TEKS PILIHAN
------------------------
May 23, 2017 15:12 Asia/Jakarta
  • Imam Shadiq as
    Imam Shadiq as

Ali bin Abi Hamzah mengatakan:

Saya punya teman dan dia bekerja sebagai sekretaris di pemerintahan Bani Umayah. Suatu hari dia berkata kepada saya, mintakan izin kepada Imam Shadiq as sehingga saya bisa menemuinya.

Saya memintakan izin dan pada hari yang ditentukan, dia datang menemui Imam Shadiq as; duduk dan berkata, saya sebagai salah satu anggota di pemerintahan Bani Umayah. Di sana saya berhasil mengumpulkan banyak harta kekayaan. Dalam hal ini saya telah mengabaikan aturan Islam dan dengan tanpa rasa malu saya memungut setiap harta yang tidak halal.

Imam Shadiq as berkata, “Bila dalam mengelolah urusannya, Bani Umayah tidak menemukan orang-orang untuk mengabdi kepadanya, maka hak keluarga Rasulullah Saw tidak akan terinjak-injak.”

Kemudian dia berkata, “Apakah ada jalan keselamatan bagiku?”

Imam Shadiq as berkata, “Bila aku katakan, engkau mau mengamalkannya?”

Dia berkata, “Iya.”
------------------------
DATA TERSEDIA
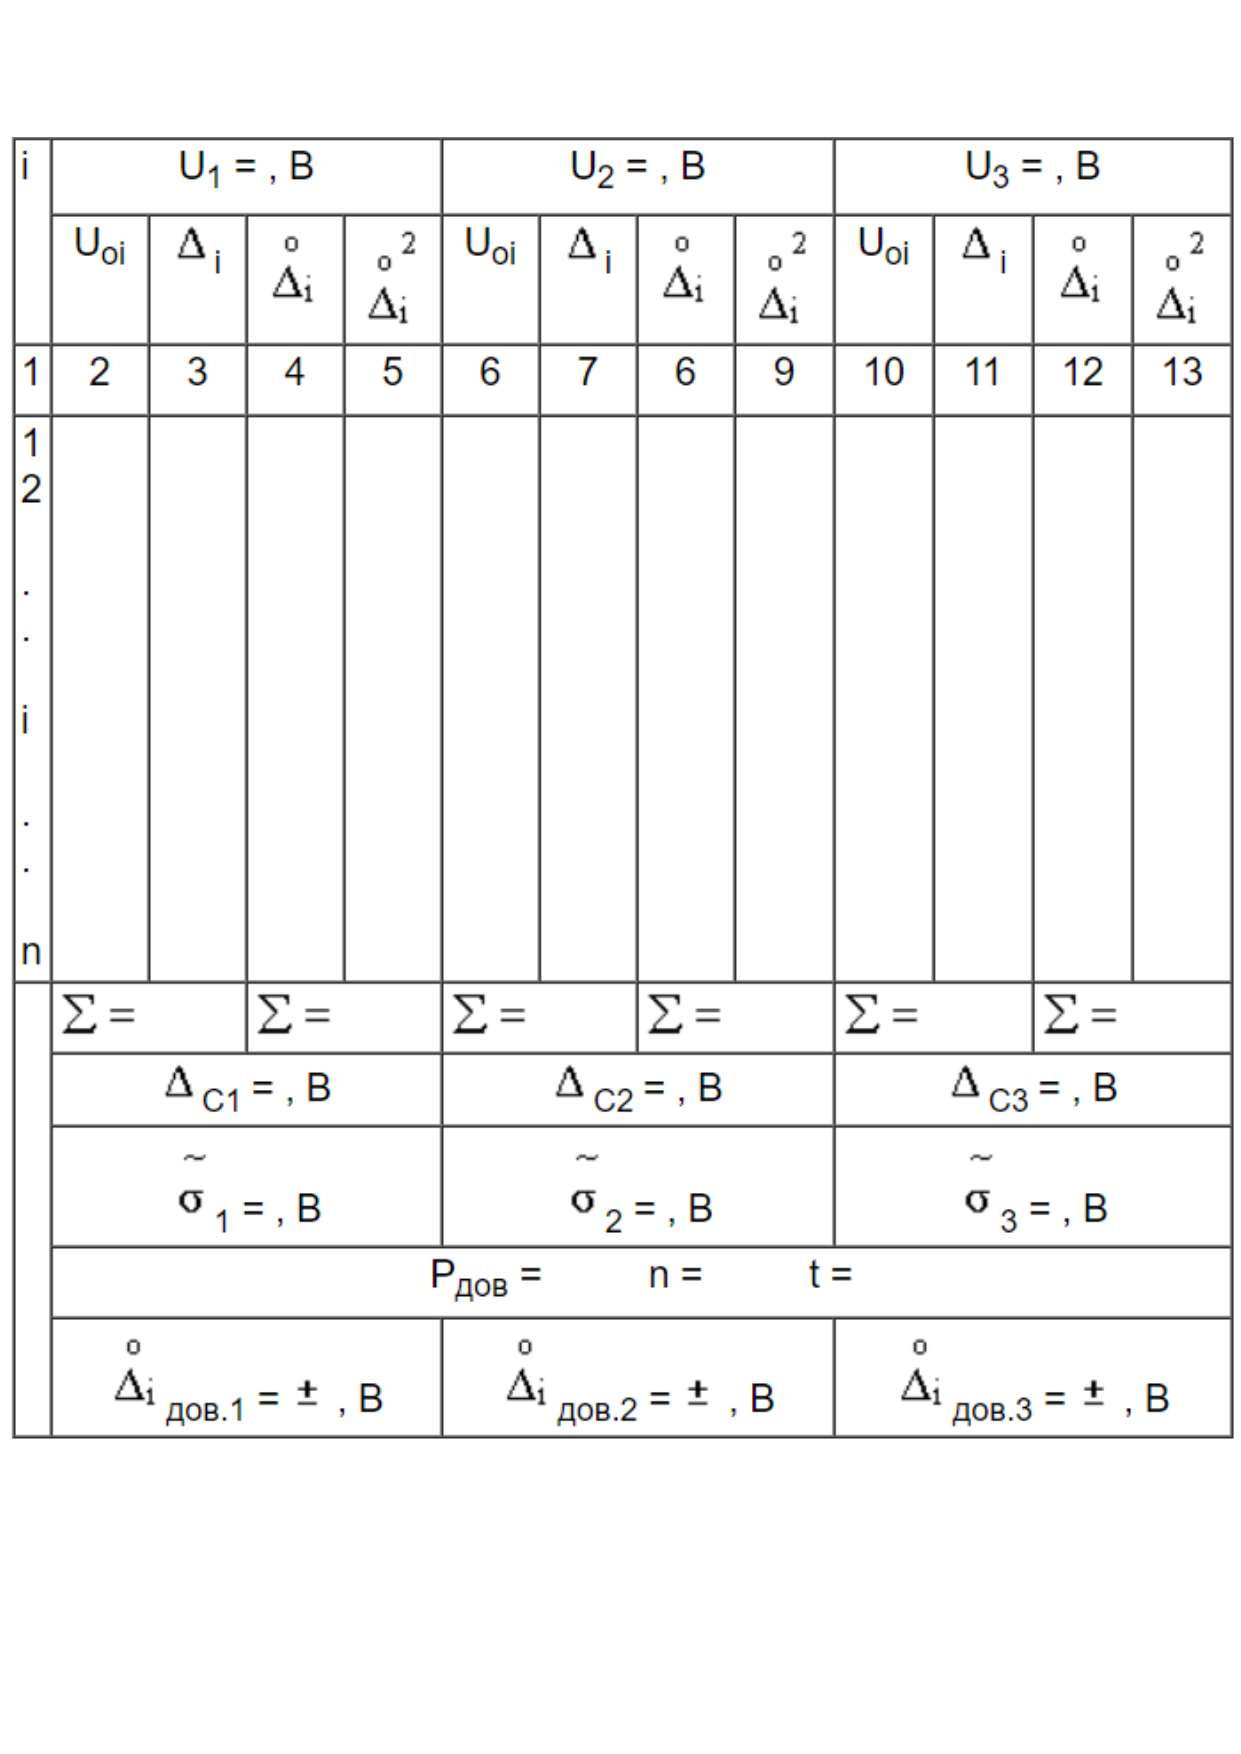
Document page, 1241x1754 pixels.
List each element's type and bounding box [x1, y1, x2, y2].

picture [0, 137, 1241, 1462]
------------------------
DAFTAR TUGAS
1: Ringkas paragraf dalam kisah tentang Imam Shadiq as yang diawali "Saya memintakan izin dan pada hari yang ditentukan" menjadi dua kalimat yang lebih pendek tanpa menghilangkan fakta utamanya.
2: Jawab pertanyaan berikut berdasarkan kisah tentang Imam Shadiq as:
(a) Apa pekerjaan teman Ali bin Abi Hamzah?
(b) Pertanyaan apa yang diajukan teman itu kepada Imam Shadiq as tentang dirinya?
(c) Apa jawaban teman itu ketika ditanya apakah ia mau mengamalkan apa yang akan dikatakan?
3: Teruskan kisah tentang Imam Shadiq as, mulai tepat setelah kalimat terakhirnya.
Data tersebut tidak diperlukan.

JAWABAN TUGAS
1: Setelah izin dimintakan, teman itu datang menemui Imam Shadiq as pada hari yang ditentukan dan mengaku sebagai anggota pemerintahan Bani Umayah yang berhasil mengumpulkan banyak harta. Ia mengaku telah mengabaikan aturan Islam dan tanpa rasa malu memungut setiap harta yang tidak halal.

2:
(a) Ia bekerja sebagai sekretaris di pemerintahan Bani Umayah.
(b) "Apakah ada jalan keselamatan bagiku?"
(c) "Iya."

3:
Imam Shadiq as berkata, “Jauhkan darimu semua harta yang engkau dapatkan dari jalan yang haram. Yang engkau ketahui milik siapa, kembalikan kepada pemiliknya. Yang tidak engkau ketahui, sedekahkan kepada orang-orang miskin.  Dengan melakukan hal ini, aku akan menjamin surga yang abadi dan kebahagiaan yang kekal untukmu.”

Setelah teman saya mendengar ucapan Imam Shadiq as, dia diam dalam beberapa saat dan memikirkan ucapan beliau. Akhirnya dia mengambil keputusan dan dengan tegas mengatakan, “Saya akan menjalankan perintah Anda!”

Ali bin Abi Hamzah mengatakan, “Lelaki itu kembali ke Kufah bersama kami dan mengamalkan semua perintah Imam terkait semua harta yang dimilikinya bahkan bajunya sekali pun dan melepaskan semua harta yang dimilikinya. Kami sebagai teman-temannya mengumpulkan uang dan membeli baju untuknya dan sisa uang itu kami berikan kepadanya untuk kebutuhan sehari-harinya.”

Dia telah mengobati penyakit moralnya dengan menjalankan program pengobatan Imam Shadiq as. Dia telah mengendalikan penyakit ketamakannya. Dia telah bebas dari perbudakan harta. Dia telah mencapai keselamatan pikiran dan akhlak. Dia telah bebas dari karakter menginjak-injak hak orang lain.

Setelah kejadian ini, tidak sampai beberapa bulan, dia sakit. Teman-teman sering menjenguknya. Suatu hari saya datang dan dia sedang dalam sekarat. Dalam detik-detik terakhir kehidupannya, dia membuka matanya dan memandang ke arah saya sambil berkata, “Ali bin Abi Hamzah! Imam Shadiq as telah memenuhi janjinya, kemudian dia menutup matanya dan meninggal dunia.”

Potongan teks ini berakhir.